Your lack of success isn't your problem.
Your attitude to your PhD very much is.
If you don't fix that problem you risk hating the entire process or being broken mentally before you are done.
If you don't believe me, have a trawl through the forum and look at the state people get themselves into.

I

What i was referring to is..
A breakthrough that can be in the form of a publishable data. Not the nobel laurete kind of discovery.

T

Hey Iwan

I see where you're coming from. You really are in the early stages though, so try not to worry. You will thank your sup later for making you (or letting you) be independent from day one. That independence doesn't mean that you can't run your plans and thoughts by your supervisor - that is what they are there for (in my view at least) - to provide some guidance once you've shown initiative and made some tracks yourself (which by the sounds of it you are doing - including the mistake you made - that is part of the progress and learning, even though it feels horrible at the time).

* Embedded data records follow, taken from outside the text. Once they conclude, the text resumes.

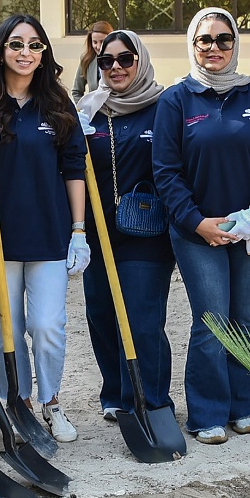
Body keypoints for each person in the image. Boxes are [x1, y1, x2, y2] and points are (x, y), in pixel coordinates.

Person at [0, 14, 89, 443]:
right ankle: (19, 404)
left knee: (47, 325)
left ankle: (51, 403)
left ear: (43, 53)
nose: (25, 52)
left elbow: (74, 169)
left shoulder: (58, 104)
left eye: (34, 45)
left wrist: (79, 230)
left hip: (48, 235)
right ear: (1, 51)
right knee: (4, 328)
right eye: (16, 44)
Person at [154, 7, 250, 444]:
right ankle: (207, 413)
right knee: (212, 321)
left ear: (235, 45)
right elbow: (166, 172)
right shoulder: (176, 99)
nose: (214, 48)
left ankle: (245, 405)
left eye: (223, 40)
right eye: (204, 40)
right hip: (198, 231)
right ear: (192, 44)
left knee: (247, 318)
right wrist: (198, 223)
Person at [77, 30, 175, 421]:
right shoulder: (88, 110)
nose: (115, 67)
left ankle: (151, 401)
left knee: (141, 318)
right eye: (106, 61)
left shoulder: (164, 105)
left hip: (147, 232)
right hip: (98, 229)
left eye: (125, 59)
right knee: (100, 313)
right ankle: (117, 395)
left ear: (141, 60)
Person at [71, 20, 113, 102]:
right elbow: (77, 92)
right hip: (96, 113)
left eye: (102, 41)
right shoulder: (86, 60)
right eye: (95, 42)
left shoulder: (120, 61)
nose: (98, 46)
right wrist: (84, 110)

I'm not a bio scientist so can't share closely related experience, but it took me a good while to "get into" my PhD. Some of my peers had got much further with their projects than I had by the time I finally felt like I was on track. I felt pretty peed off, demotivated, and lost for a while - but it did eventually get better (maybe half a year in). I'm very glad I persevered through all those feelings. As pm33 says, try not to compare yourself to others. Everything you're doing during this time of uncertainty will be useful later (even if it is "just" that you learnt some basic stuff and got familiar with the lab). Your breakthrough will come.